To make the bisque, I cooked around 12 prawn heads in butter until they were pink before adding quartered onions, garlic, and some bay leaves. A couple of minutes more and I deglazed the pan with some homemade lemon vodka, a splash of balsamic vinegar, and I scarcely covered it all with water before adding a generous sprinkle of that wild fennel salt. After letting it bubble gently for nearly an hour, I chucked in a handful of Chinese Dragon Well green tea (it has a lovely chestnut flavour) and I blended it all up, shells and all. It was then passed through a fine sieve, before I added it back to a clean pan with a tablespoon of tomato puree, a teaspoon of smoked paprika, and two serious blobs of creme fraiche. I popped some torn wild garlic leaves in to let them wilt in the heat and will serve this all up to myself for Sunday lunch once the bisque has had a little sleep in the fridge overnight. Chopin can pop his head in if he likes, so long as he doesn’t regale me with the very depths his life story and is happy to do the washing up.
My fish broth repertoire is not as extensive as this Chicken Broth Party piece which spans years of cooking but I am hoping it will get there.
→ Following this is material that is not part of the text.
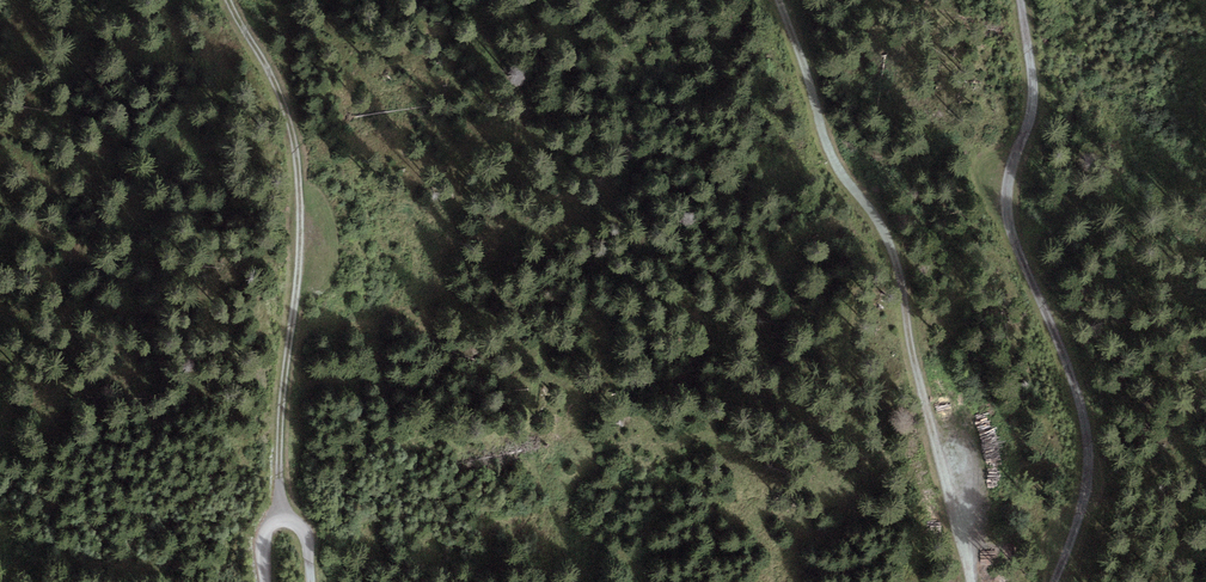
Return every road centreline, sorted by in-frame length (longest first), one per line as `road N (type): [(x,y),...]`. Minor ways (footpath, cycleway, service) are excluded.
road 1 (track): [(785,0),(802,77),(951,467),(967,581)]
road 2 (track): [(1056,581),(1069,565),(1091,486),(1019,0)]
road 3 (track): [(283,518),(284,360),(302,190),(250,0)]
road 4 (track): [(266,581),(266,527),(283,518),(303,529),(314,581)]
I’d love to hear your suggestions and I’d also love it if you’d be so kind as to share this post so it gets a wider readership. It’s your encouragement that keeps me documenting all the things that happen in my kitchen and I hope it’s of interest or use to you, too.
Another lovely piece of writing Sally and some beautiful pictures, the way you describe everything is so delicate, you've got me excited about fish heads! 😅❤️
Sylvester the Cat used to say "sufferin' succotash". I loved that phrase even though I never knew what it meant. Reading this I couldn't help but hear Sylvester say "simmerin' supper dish". This piece simmers, in a really good way.